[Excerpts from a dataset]
........
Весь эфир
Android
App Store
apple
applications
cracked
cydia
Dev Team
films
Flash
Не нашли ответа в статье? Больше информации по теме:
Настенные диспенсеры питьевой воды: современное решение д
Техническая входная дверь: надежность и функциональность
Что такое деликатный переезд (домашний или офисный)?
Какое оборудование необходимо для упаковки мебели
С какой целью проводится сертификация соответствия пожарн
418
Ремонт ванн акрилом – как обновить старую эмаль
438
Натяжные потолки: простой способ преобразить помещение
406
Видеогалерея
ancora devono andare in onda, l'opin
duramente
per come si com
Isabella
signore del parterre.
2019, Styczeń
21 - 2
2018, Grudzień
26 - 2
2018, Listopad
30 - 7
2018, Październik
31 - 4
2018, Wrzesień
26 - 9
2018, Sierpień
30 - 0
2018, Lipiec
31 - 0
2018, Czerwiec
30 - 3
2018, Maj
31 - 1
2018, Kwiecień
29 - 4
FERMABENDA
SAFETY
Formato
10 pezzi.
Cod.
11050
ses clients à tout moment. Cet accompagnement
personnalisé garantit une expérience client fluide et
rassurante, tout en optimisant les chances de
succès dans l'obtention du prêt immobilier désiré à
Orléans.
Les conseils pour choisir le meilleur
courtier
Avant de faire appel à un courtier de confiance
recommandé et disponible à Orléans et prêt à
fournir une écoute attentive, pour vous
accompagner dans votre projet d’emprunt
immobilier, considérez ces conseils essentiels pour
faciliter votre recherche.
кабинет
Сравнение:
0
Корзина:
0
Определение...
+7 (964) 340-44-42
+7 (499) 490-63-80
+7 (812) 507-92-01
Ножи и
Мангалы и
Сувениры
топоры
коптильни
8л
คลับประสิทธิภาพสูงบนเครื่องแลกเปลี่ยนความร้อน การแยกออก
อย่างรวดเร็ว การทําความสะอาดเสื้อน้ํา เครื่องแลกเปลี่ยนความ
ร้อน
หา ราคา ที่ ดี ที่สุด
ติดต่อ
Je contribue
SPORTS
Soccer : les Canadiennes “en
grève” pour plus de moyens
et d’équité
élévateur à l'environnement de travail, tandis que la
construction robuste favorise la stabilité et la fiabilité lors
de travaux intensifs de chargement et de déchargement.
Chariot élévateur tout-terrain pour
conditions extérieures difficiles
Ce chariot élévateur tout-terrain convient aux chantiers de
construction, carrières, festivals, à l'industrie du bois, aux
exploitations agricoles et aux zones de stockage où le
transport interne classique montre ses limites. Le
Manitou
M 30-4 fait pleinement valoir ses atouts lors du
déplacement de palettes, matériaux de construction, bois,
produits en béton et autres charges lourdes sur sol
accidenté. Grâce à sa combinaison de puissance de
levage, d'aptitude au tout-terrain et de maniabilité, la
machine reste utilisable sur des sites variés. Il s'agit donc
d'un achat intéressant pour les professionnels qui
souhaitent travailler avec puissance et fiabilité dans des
........
■ **Activity**:
Give back all of the records exactly as they were provided above.

■ **Output for this exercise**:
Весь эфир
Android
App Store
apple
applications
cracked
cydia
Dev Team
films
Flash
Не нашли ответа в статье? Больше информации по теме:
Настенные диспенсеры питьевой воды: современное решение д
Техническая входная дверь: надежность и функциональность
Что такое деликатный переезд (домашний или офисный)?
Какое оборудование необходимо для упаковки мебели
С какой целью проводится сертификация соответствия пожарн
418
Ремонт ванн акрилом – как обновить старую эмаль
438
Натяжные потолки: простой способ преобразить помещение
406
Видеогалерея
ancora devono andare in onda, l'opin
duramente
per come si com
Isabella
signore del parterre.
2019, Styczeń
21 - 2
2018, Grudzień
26 - 2
2018, Listopad
30 - 7
2018, Październik
31 - 4
2018, Wrzesień
26 - 9
2018, Sierpień
30 - 0
2018, Lipiec
31 - 0
2018, Czerwiec
30 - 3
2018, Maj
31 - 1
2018, Kwiecień
29 - 4
FERMABENDA
SAFETY
Formato
10 pezzi.
Cod.
11050
ses clients à tout moment. Cet accompagnement
personnalisé garantit une expérience client fluide et
rassurante, tout en optimisant les chances de
succès dans l'obtention du prêt immobilier désiré à
Orléans.
Les conseils pour choisir le meilleur
courtier
Avant de faire appel à un courtier de confiance
recommandé et disponible à Orléans et prêt à
fournir une écoute attentive, pour vous
accompagner dans votre projet d’emprunt
immobilier, considérez ces conseils essentiels pour
faciliter votre recherche.
кабинет
Сравнение:
0
Корзина:
0
Определение...
+7 (964) 340-44-42
+7 (499) 490-63-80
+7 (812) 507-92-01
Ножи и
Мангалы и
Сувениры
топоры
коптильни
8л
คลับประสิทธิภาพสูงบนเครื่องแลกเปลี่ยนความร้อน การแยกออก
อย่างรวดเร็ว การทําความสะอาดเสื้อน้ํา เครื่องแลกเปลี่ยนความ
ร้อน
หา ราคา ที่ ดี ที่สุด
ติดต่อ
Je contribue
SPORTS
Soccer : les Canadiennes “en
grève” pour plus de moyens
et d’équité
élévateur à l'environnement de travail, tandis que la
construction robuste favorise la stabilité et la fiabilité lors
de travaux intensifs de chargement et de déchargement.
Chariot élévateur tout-terrain pour
conditions extérieures difficiles
Ce chariot élévateur tout-terrain convient aux chantiers de
construction, carrières, festivals, à l'industrie du bois, aux
exploitations agricoles et aux zones de stockage où le
transport interne classique montre ses limites. Le
Manitou
M 30-4 fait pleinement valoir ses atouts lors du
déplacement de palettes, matériaux de construction, bois,
produits en béton et autres charges lourdes sur sol
accidenté. Grâce à sa combinaison de puissance de
levage, d'aptitude au tout-terrain et de maniabilité, la
machine reste utilisable sur des sites variés. Il s'agit donc
d'un achat intéressant pour les professionnels qui
souhaitent travailler avec puissance et fiabilité dans des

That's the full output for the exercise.